Faut-il encore raconter des histoires, ou seulement cocher des cases ? La BD, entre diversité imposée et liberté créative, se retrouve prise dans la tempête du « wokisme ».

Le mot woke vient de l’anglais to wake (« s’éveiller »). Dans les années 1960, il désignait la conscience des injustices raciales au sein de la communauté afro-américaine. Dans les années 2010, il s’est élargi aux causes féministes, LGBT+ ou écologistes. Ses détracteurs en ont ensuite fait un terme péjoratif, synonyme de politiquement correct à outrance.

Quand la diversité divise

Ces dernières années, plusieurs BD ont cristallisé les débats. Peau d’homme de Hubert & Zanzim, fresque sur l’identité de genre à la Renaissance, a été saluée par la critique et primée à Angoulême, tout en étant jugée trop militante par certains lecteurs. Racines de Lou Lubie, qui explore le métissage et le racisme ordinaire, a connu un fort écho médiatique, mais a aussi suscité des réactions hostiles de ceux qui y voient une leçon plus qu’un récit. De son côté, Gender Queer de Maia Kobabe, autobiographie d’une personne non-binaire, est devenue l’une des BD les plus censurées aux États-Unis… ce qui n’a fait qu’amplifier ses ventes.

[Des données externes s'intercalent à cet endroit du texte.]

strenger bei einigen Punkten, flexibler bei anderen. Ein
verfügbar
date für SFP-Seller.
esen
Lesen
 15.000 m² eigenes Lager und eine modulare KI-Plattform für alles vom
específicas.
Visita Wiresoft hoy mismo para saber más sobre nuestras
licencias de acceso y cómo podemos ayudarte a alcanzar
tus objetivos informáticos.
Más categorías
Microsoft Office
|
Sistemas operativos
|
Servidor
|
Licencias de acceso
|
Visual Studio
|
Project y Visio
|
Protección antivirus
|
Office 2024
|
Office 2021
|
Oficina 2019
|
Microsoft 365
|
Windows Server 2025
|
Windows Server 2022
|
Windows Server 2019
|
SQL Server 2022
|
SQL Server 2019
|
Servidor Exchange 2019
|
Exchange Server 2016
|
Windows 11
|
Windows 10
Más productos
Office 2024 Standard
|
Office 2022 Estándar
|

« Peau d’homme », une histoire qu’on a dans la peau

On pourrait citer également Fun Home d’Alison Bechdel ou La Rose la plus rouge s’épanouit de Liv Strömquist, deux succès critiques et commerciaux régulièrement accusés de transformer l’intime en manifeste. Fait notable : malgré les polémiques, toutes ces œuvres se vendent, se réimpriment, s’adaptent. La diversité divise, mais elle attire aussi un lectorat important, preuve qu’il existe une réelle demande pour ces récits.

Le spectre de la réécriture

La controverse ne concerne pas que les nouveautés. De nombreux classiques sont revisités à la lumière des sensibilités actuelles. Tintin au Congo est régulièrement critiqué pour sa vision coloniale et raciste : certains demandent son retrait des rayons, d’autres plaident pour une mise en contexte historique. Lucky Luke a vu disparaître sa cigarette, remplacée par un brin d’herbe, pour ne pas inciter les jeunes lecteurs au tabac. Même Astérix n’y échappe pas : certaines rééditions révisent des stéréotypes jugés offensants, en particulier sur les peuples représentés de manière caricaturale.

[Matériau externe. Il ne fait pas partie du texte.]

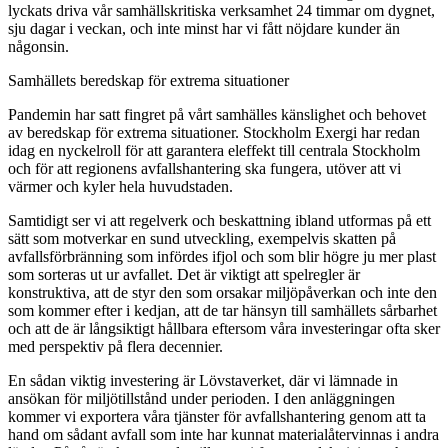
lyckats driva vår samhällskritiska verksamhet 24 timmar om dygnet,
sju dagar i veckan, och inte minst har vi fått nöjdare kunder än
någonsin.
Samhällets beredskap för extrema situationer
Pandemin har satt fingret på vårt samhälles känslighet och behovet
av beredskap för extrema situationer. Stockholm Exergi har redan
idag en nyckelroll för att garantera eleffekt till centrala Stockholm
och för att regionens avfallshantering ska fungera, utöver att vi
värmer och kyler hela huvudstaden.
Samtidigt ser vi att regelverk och beskattning ibland utformas på ett
sätt som motverkar en sund utveckling, exempelvis skatten på
avfallsförbränning som infördes ifjol och som blir högre ju mer plast
som sorteras ut ur avfallet. Det är viktigt att spelregler är
konstruktiva, att de styr den som orsakar miljöpåverkan och inte den
som kommer efter i kedjan, att de tar hänsyn till samhällets sårbarhet
och att de är långsiktigt hållbara eftersom våra investeringar ofta sker
med perspektiv på flera decennier.
En sådan viktig investering är Lövstaverket, där vi lämnade in
ansökan för miljötillstånd under perioden. I den anläggningen
kommer vi exportera våra tjänster för avfallshantering genom att ta
hand om sådant avfall som inte har kunnat materialåtervinnas i andra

Ces ajustements divisent profondément. Pour les uns, il s’agit de rendre ces œuvres plus accessibles aux nouvelles générations. Pour les autres, c’est une trahison, une manière de réécrire l’histoire plutôt que de l’assumer. Car en modifiant le passé pour qu’il colle aux valeurs d’aujourd’hui, ne prend-on pas le risque de l’effacer ? L’art devient alors un terrain de correction permanente, au détriment de sa valeur patrimoniale et de sa sincérité originelle.

Disney, Netflix et Amazon, les cas d’école

Le cinéma et les plateformes ne sont pas épargnés, et ce n’est pas Disney qui dira le contraire. Dans Buzz l’Éclair, un petit bisou furtif entre deux femmes a provoqué un véritable séisme, allant jusqu’à entraîner des boycotts dans plusieurs pays. La Petite Sirène, avec une actrice noire dans le rôle d’Ariel, a suscité un débat mondial, tandis que Blanche-Neige a été pointée du doigt pour ses réécritures et des choix de casting jugés incohérents. Aucun de ces films n’a rencontré le succès espéré, mais réduire leurs résultats aux seules polémiques serait simpliste : lassitude du public face aux remakes, marketing maladroit et concurrence accrue ont aussi pesé.

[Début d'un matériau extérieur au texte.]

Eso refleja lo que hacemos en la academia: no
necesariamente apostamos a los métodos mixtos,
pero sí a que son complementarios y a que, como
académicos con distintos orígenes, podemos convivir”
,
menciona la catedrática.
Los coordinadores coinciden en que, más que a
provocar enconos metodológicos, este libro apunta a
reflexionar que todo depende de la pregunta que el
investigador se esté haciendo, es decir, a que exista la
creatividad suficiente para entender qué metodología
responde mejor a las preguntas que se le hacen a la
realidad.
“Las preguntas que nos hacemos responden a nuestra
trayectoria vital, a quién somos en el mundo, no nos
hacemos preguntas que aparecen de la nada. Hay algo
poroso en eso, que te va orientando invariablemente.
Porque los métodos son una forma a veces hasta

Dans le même temps, Disney semble amorcer un virage plus prudent : un personnage transgenre a été retiré d’une série Pixar sur Disney+, et Elio, qui devait être gay dans sa première version, a vu ce trait gommé.

Blanche neige, championne du wokisme

Netflix a, de son côté, multiplié les relectures « inclusives » dans ses séries et adaptations (Les Chroniques de Bridgerton, Sandman), tandis qu’Amazon Prime a essuyé de vives critiques avec Les Anneaux de Pouvoir pour sa diversité jugée artificielle dans l’univers de Tolkien. Là encore, le public se divise entre applaudissements et accusations de militantisme.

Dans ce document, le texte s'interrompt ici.